When the Nevada Interscholastic Activities Association changed the high school sports landscape with the creation of conference realignment two years, they did so with the intent of creating an equal playing field.

By doing so, it was the NIAA’s intent to drop the lower tier Division I programs who regularly don’t succeed into the Division I-A, with hopes that their programs could prosper within the new league and build a solid foundation in the coming years to return to the Division I ranks. While this strategy has worked for Faith Lutheran, Sierra Vista and Spring Valley the past two season, who will all be Division I programs again next fall, one things the NIAA might not have thought about was the impact created by sending those lower tier Division I programs into the same classification as schools with nearly a third of the population.

“I don’t think smaller schools should be playing bigger schools,” Boulder City baseball coach Bobby Reese said, who guided the Eagles to their first Division I-A state championship since 2006 last week. “Population size means everything. With low participation numbers, it gets very hard for smaller programs to compete, not just ourselves, but other small town school programs as well like Virgin Valley and Moapa Valley.”

Luckily for Reese and the rest of the smaller tier programs, they won’t have to worry about playing larger enrollment opponents next season, with the NIAA reclassifying the league powers in several sports back into the Division I ranks starting next fall.

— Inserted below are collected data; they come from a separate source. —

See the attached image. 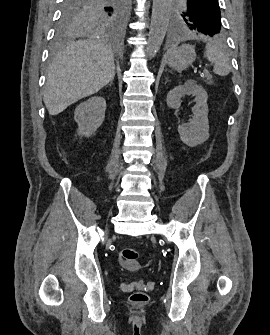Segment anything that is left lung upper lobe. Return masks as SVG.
Instances as JSON below:
<instances>
[{
    "label": "left lung upper lobe",
    "instance_id": "1",
    "mask_svg": "<svg viewBox=\"0 0 270 335\" xmlns=\"http://www.w3.org/2000/svg\"><path fill=\"white\" fill-rule=\"evenodd\" d=\"M176 13L179 22L189 30L211 37L222 31L218 0H181Z\"/></svg>",
    "mask_w": 270,
    "mask_h": 335
}]
</instances>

“Thankfully the league will now be back to what it was suppose to be four years ago when it started, Reese added. “I’ve been unhappy with having to play league opponents with 3 times our population enrollment. That is a huge difference and it pays a toll on our athletes.” Reese said that bigger schools have the numbers to breed one-sport athletes while schools like Boulder City do not. “These bigger schools, most of their athletes play one sport, ours are asked to play multiple and that’s the way I like it, but we would like to play schools in a similar situation. The new alignment is better but not perfect. The lower population programs like Moapa, Virgin and ourselves benefit.”

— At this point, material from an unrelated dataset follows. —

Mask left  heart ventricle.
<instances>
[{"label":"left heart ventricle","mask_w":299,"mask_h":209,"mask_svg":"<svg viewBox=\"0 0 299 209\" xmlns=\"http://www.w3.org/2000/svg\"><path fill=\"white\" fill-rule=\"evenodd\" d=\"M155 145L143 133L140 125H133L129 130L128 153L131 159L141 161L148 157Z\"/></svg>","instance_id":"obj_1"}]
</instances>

Not only should the Eagles benefit by playing programs closer to their population, but they should also benefit in the win column of several of their key programs with the division’s bigger schools out of the picture.

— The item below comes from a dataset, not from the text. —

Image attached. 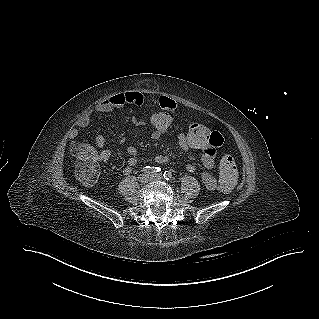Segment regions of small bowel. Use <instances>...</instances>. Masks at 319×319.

With Spring Valley gone, state championships in girls basketball and softball become more likely next season, with the reigning champs leaving the classification. Football, boys basketball and baseball opens up further for a more competitive league with all three newly placed Division I opponents out of the picture.

“This is the right move by the NIAA,” Reese concluded. “It gives everyone a fair shake. This isn’t about just winning, it’s about competing fairly.”